Top view of VClamp for RoboClaw or MCP Controllers.
The VClamp works with RoboClaw and MCP motor controllers to dissipate excess energy from decelerating the attached motors and prevents large voltage spikes at the power supply input. When the controller detects an increase in the supply voltage, it activates the VClamp which redirects the energy to a large external resistor (not included) that converts it into heat. The VClamp connects directly to the motor power supply and gets logic power and signals from the RoboClaw or MCP controller. The clamping voltage is set in the Basicmicro Motion Studio software and a digital control signal from the controller is used to activate the VClamp board. While the amount of energy that can be dissipated depends on the attached resistor, the VClamp board itself can handle peak voltages and currents up to 60 V and 60 A. A status LED lets you know when the voltage is being clamped. Instructions for connecting the VClamp and selecting an appropriate external resistor can be found in the VClamp’s datasheet.

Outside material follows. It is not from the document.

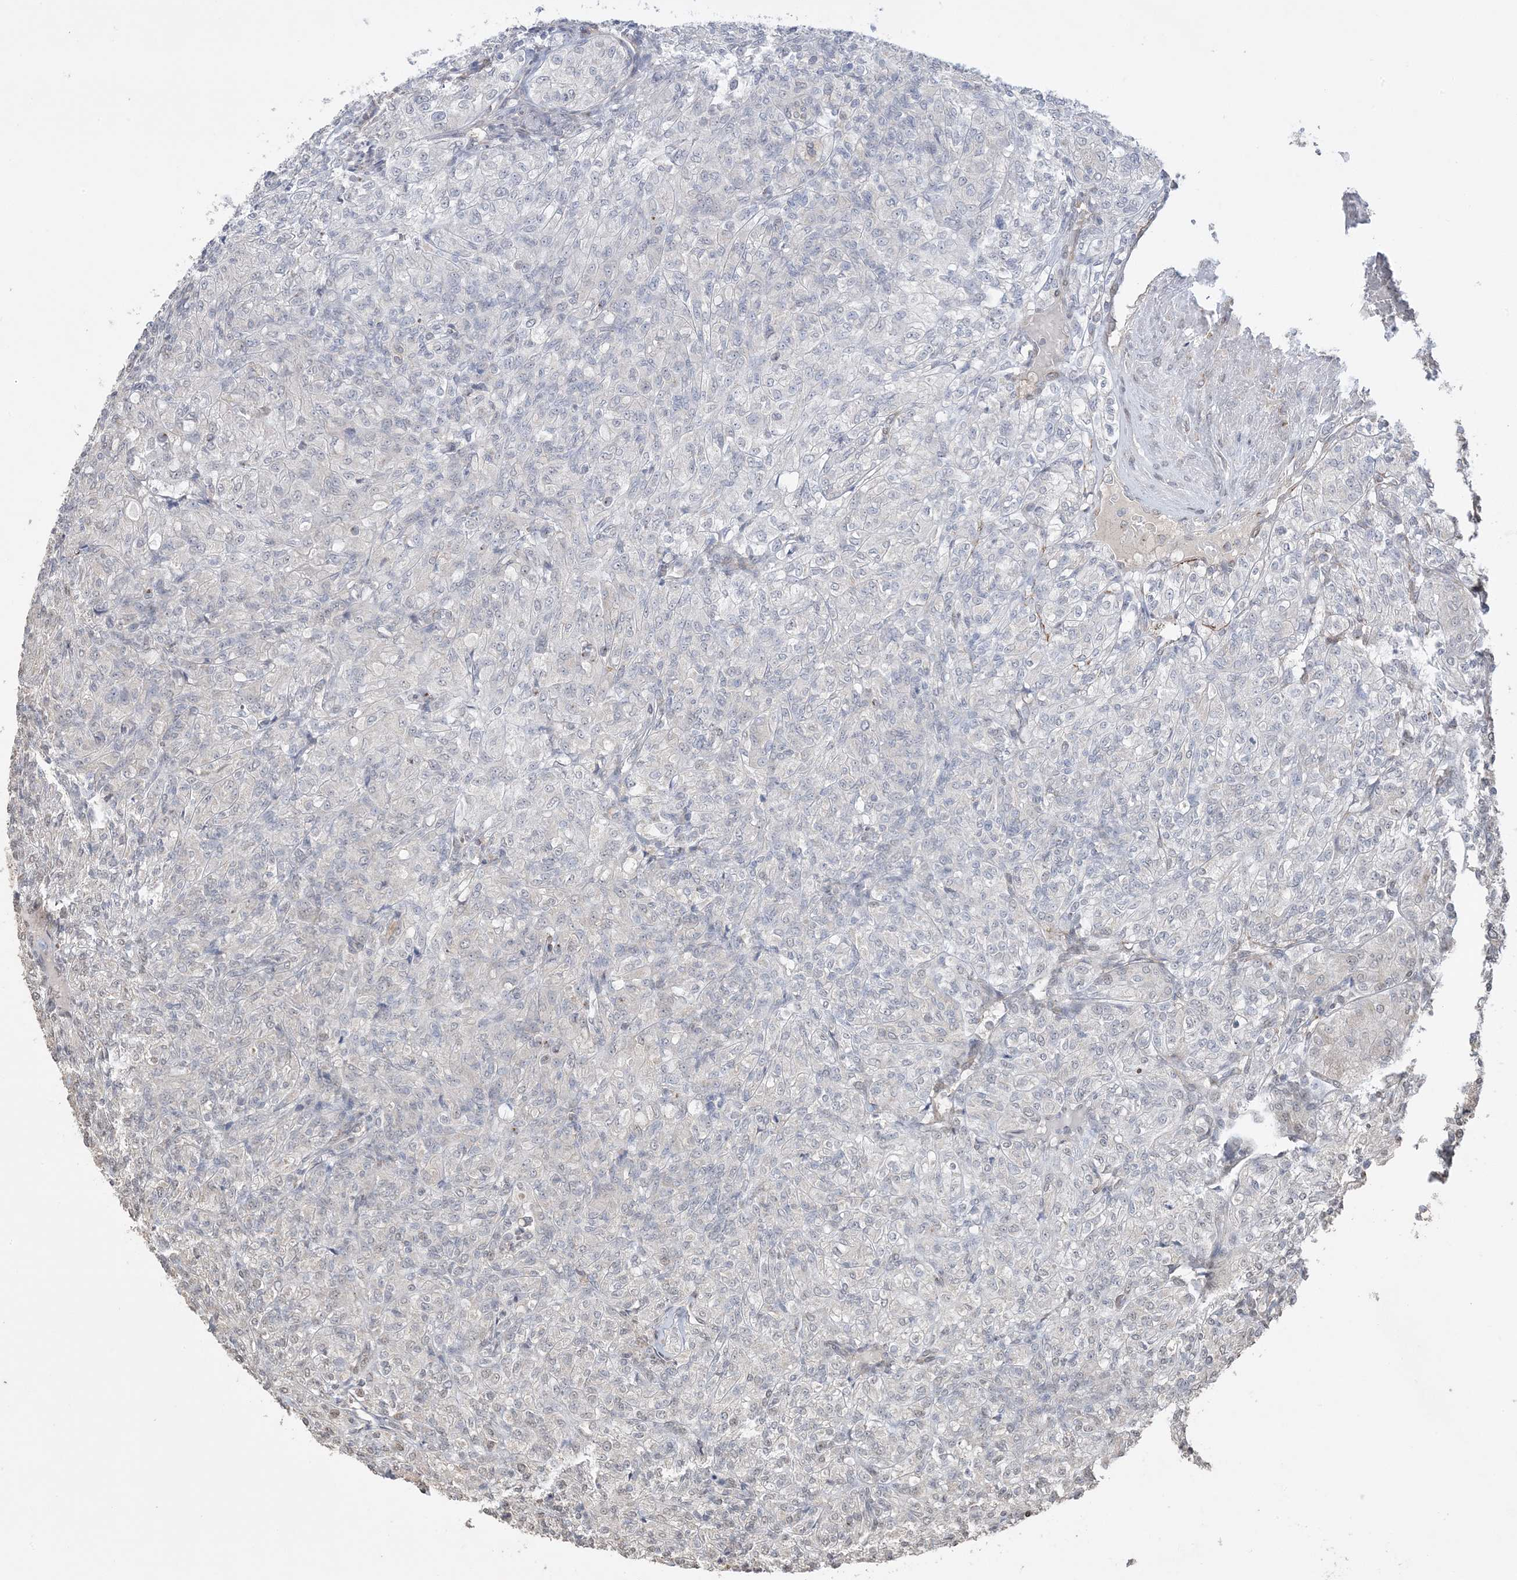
{"staining": {"intensity": "negative", "quantity": "none", "location": "none"}, "tissue": "renal cancer", "cell_type": "Tumor cells", "image_type": "cancer", "snomed": [{"axis": "morphology", "description": "Adenocarcinoma, NOS"}, {"axis": "topography", "description": "Kidney"}], "caption": "Immunohistochemistry (IHC) photomicrograph of renal cancer (adenocarcinoma) stained for a protein (brown), which shows no expression in tumor cells.", "gene": "XRN1", "patient": {"sex": "male", "age": 77}}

Note that the VClamp requires a controller to activate it. It does not contain logic to detect a voltage spike on its own, so it must be used with a RoboClaw or MCP motor controller. For a similar lower-power transient suppressing solution see our shunt regulators. Like the VClamp, they dissipate excess motor energy through a resistor, but they feature a set or potentiometer adjustable over-voltage cutoff, so they do not need any input signals or controller.